Task to carry out:
Locate each line in the items below that contains the string "tallest", and copy those lines out. Only matches with the same capitalization count.

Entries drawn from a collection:

%%

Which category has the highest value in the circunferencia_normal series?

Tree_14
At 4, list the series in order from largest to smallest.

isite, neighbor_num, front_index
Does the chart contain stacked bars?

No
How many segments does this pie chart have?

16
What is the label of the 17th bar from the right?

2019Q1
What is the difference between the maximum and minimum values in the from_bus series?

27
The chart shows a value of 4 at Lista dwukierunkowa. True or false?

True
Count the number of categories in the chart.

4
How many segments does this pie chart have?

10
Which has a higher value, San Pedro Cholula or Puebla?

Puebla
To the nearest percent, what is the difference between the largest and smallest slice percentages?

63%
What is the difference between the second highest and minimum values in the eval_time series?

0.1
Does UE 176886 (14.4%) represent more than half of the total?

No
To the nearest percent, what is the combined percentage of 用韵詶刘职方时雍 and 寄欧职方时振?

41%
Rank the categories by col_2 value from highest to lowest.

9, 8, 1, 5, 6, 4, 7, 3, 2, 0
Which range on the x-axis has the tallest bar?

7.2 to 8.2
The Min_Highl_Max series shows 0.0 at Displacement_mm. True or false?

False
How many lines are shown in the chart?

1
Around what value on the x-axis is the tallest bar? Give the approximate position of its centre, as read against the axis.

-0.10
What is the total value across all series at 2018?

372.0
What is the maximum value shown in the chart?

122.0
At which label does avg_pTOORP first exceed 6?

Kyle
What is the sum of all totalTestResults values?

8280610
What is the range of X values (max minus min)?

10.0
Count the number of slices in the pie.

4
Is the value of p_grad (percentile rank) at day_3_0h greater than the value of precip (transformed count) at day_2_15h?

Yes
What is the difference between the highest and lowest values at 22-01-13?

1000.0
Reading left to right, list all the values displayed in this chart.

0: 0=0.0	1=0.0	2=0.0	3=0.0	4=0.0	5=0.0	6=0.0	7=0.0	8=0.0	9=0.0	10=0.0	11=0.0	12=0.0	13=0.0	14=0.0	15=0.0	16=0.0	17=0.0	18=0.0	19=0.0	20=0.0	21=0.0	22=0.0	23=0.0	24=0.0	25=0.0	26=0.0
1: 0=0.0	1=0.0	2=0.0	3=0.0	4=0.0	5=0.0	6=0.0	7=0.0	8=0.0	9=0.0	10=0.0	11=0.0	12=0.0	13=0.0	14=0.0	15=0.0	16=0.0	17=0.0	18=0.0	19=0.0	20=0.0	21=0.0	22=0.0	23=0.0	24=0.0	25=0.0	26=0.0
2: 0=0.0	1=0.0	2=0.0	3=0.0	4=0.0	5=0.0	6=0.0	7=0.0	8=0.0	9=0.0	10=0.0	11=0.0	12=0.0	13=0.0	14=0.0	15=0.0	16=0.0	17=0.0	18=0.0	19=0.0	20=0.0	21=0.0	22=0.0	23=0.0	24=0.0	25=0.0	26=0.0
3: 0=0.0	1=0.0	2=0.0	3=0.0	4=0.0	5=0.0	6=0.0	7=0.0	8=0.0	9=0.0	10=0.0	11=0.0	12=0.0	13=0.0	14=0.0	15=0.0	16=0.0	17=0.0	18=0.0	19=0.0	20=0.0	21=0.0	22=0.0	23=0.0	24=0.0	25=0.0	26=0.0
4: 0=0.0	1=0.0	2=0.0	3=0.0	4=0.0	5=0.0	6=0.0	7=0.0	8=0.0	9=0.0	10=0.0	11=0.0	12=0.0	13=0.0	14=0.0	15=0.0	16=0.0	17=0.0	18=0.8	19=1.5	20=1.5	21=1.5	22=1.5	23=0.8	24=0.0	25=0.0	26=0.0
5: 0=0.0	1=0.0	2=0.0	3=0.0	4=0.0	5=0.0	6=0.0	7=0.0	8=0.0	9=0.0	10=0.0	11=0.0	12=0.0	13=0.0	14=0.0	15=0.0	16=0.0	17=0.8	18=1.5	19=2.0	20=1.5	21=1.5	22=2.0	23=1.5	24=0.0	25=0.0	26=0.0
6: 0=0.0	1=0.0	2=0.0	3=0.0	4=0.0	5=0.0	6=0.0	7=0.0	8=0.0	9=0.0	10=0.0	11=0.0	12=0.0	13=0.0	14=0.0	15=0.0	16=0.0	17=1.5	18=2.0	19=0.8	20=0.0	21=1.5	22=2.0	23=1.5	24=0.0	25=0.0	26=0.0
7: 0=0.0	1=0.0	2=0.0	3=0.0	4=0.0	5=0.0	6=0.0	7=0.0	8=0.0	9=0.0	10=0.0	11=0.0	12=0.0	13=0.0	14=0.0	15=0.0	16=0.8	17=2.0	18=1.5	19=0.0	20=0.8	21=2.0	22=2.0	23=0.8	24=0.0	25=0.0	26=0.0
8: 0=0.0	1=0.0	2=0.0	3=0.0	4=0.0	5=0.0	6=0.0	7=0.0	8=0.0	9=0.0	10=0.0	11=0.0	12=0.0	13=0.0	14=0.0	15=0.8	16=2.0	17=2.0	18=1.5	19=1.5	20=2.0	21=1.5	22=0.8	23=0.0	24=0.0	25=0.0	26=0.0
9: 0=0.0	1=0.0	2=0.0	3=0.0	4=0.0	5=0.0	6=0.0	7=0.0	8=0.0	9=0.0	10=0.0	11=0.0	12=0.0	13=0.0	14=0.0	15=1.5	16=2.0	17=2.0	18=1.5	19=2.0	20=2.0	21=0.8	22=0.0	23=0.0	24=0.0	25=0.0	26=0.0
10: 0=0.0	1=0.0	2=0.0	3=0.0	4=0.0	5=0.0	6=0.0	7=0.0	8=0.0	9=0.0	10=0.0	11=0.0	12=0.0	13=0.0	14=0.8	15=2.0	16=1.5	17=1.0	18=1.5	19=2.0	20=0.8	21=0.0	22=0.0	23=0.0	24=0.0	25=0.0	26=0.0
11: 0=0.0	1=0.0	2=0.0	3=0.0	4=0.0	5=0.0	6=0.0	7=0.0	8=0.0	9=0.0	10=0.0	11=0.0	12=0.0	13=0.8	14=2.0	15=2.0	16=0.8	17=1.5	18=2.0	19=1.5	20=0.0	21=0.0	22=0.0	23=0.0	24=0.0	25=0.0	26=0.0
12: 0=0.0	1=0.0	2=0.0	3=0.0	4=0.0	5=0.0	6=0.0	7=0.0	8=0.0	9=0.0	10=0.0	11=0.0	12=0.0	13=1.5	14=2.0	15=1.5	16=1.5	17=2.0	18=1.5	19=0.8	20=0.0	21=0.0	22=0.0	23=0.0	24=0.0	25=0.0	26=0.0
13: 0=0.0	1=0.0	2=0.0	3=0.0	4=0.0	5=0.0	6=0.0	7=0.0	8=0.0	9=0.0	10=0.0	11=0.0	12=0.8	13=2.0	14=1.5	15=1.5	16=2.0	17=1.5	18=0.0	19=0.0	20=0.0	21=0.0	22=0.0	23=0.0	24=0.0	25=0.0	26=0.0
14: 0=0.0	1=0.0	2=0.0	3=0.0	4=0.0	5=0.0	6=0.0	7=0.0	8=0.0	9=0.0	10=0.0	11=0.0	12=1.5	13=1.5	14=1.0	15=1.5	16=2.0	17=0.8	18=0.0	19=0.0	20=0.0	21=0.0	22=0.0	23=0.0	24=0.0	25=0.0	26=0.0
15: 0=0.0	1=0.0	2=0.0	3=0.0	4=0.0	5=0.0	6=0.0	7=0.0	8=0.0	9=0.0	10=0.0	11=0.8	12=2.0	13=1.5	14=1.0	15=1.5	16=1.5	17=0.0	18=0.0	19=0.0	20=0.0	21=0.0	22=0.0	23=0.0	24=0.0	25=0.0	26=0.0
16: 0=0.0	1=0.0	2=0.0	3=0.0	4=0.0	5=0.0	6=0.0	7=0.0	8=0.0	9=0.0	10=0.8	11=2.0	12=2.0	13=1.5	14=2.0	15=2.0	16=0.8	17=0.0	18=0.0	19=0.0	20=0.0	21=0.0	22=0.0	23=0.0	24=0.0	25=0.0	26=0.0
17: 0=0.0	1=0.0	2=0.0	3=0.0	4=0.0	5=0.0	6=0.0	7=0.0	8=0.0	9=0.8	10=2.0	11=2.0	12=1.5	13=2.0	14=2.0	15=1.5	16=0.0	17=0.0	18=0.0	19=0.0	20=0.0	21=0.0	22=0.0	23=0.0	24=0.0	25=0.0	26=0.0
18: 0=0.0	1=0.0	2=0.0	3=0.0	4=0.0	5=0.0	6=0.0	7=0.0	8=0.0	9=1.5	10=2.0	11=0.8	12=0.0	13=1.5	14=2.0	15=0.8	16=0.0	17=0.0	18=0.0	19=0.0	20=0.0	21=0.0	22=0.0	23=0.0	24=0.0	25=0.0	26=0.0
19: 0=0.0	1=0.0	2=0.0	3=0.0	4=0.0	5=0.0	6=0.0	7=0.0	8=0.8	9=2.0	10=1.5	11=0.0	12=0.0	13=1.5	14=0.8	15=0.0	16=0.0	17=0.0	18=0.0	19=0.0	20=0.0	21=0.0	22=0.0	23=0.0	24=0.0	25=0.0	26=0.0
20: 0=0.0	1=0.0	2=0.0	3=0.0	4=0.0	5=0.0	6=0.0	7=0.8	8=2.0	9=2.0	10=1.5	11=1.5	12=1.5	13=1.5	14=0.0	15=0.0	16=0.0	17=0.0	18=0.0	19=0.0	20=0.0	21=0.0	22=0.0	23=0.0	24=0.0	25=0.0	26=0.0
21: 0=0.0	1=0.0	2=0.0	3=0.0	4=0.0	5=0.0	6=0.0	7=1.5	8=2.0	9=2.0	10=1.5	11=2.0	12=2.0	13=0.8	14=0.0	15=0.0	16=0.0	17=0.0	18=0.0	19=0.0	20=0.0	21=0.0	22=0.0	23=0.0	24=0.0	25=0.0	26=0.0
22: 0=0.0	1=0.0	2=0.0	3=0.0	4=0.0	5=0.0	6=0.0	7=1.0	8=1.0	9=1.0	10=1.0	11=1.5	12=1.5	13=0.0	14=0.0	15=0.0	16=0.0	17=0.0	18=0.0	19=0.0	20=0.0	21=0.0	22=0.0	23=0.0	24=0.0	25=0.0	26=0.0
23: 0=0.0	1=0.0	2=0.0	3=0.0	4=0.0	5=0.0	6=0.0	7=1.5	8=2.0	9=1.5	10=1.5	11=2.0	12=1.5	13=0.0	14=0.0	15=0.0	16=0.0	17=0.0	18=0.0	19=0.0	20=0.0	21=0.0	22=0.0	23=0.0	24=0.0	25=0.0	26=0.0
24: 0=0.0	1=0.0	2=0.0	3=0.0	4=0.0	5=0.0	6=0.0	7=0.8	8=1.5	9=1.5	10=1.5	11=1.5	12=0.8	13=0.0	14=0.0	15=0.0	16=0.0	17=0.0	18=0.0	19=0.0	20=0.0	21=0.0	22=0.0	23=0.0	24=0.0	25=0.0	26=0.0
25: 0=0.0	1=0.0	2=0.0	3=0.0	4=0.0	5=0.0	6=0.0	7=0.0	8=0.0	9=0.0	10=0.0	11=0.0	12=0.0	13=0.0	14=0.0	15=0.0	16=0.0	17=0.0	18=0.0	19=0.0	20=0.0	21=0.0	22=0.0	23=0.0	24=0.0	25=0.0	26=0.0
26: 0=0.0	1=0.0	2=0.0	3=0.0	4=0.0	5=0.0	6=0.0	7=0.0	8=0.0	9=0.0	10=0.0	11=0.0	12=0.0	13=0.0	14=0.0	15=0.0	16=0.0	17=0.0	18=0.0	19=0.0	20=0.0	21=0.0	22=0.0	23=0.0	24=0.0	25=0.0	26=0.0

%%

Solution for this task:
Which range on the x-axis has the tallest bar?
Around what value on the x-axis is the tallest bar? Give the approximate position of its centre, as read against the axis.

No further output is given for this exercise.